Command Post November 16, 2007
Predicting Pitches

Last time I checked in, I looked at the percentages of fastballs thrown to different types of hitters based on the count. Toward the end of that article, I threatened to try to predict via regression when a pitcher would throw his fastball and this article is the preliminary result of that threat. What I wanted to do was find whether a pitcher threw a fastball or not, a binary variable, based on a particular list of factors, which was made up of both continuous and discrete variables. Regular linear regression can't handle binary dependent variables, but there is a special type of regression, logistic regression , that is designed for just this type of analysis.
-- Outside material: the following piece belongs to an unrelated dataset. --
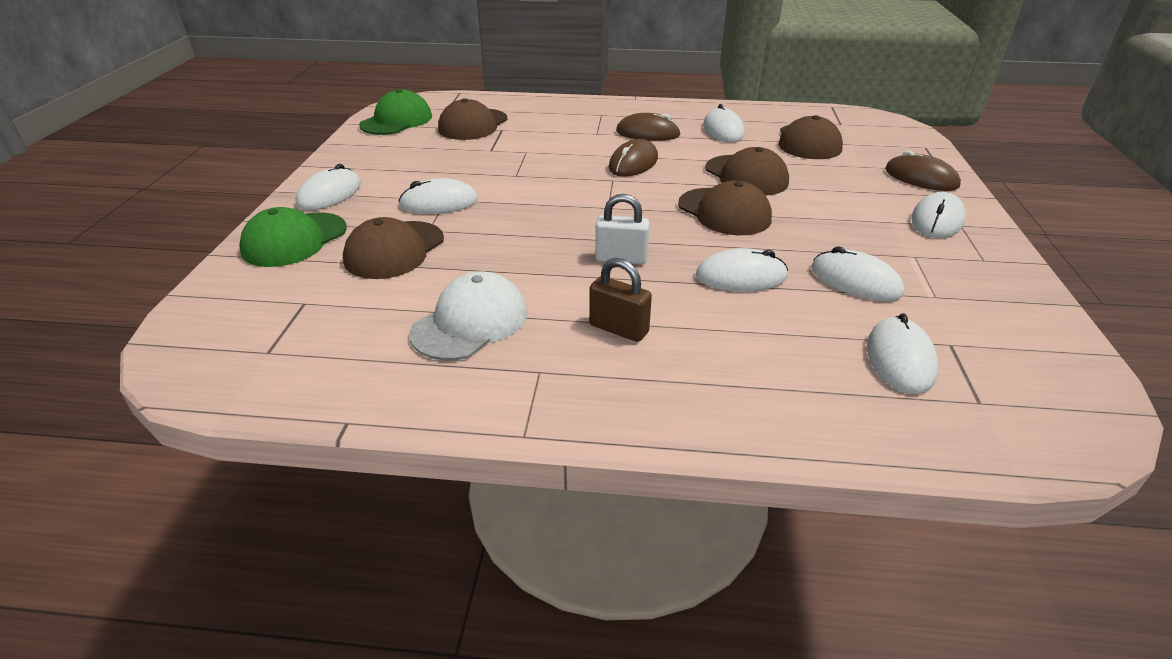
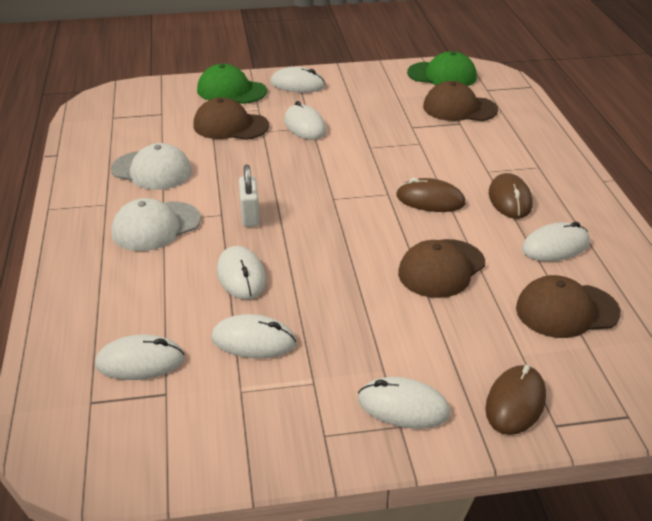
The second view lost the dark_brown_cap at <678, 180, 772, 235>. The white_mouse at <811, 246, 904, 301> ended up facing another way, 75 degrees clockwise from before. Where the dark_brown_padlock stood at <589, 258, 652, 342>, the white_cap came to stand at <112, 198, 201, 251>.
Given an dependent variable and one or more independent ones, a logistic regression will solve for the logarithm of the odds that a binary event is going to occur. Unlike linear regressions, where the relationship between the dependent variable and independent variables is somewhat obvious based on the generated coefficients, the coefficients created from logistic regressions are more confusing because they're really referring to the log of the odds of the event happening. The methods of a logistic regression are similar to a linear one, in that it models the relationship between several variables, it just does so in a less straightforward fashion.

While that's sinking in, I'm going to backtrack a little. Before getting into the messiness of regressions, I wanted to see if there were any easy correlations to spot. The conditional probability charts below give a good idea of the magnitudes for possible ranges for FB%.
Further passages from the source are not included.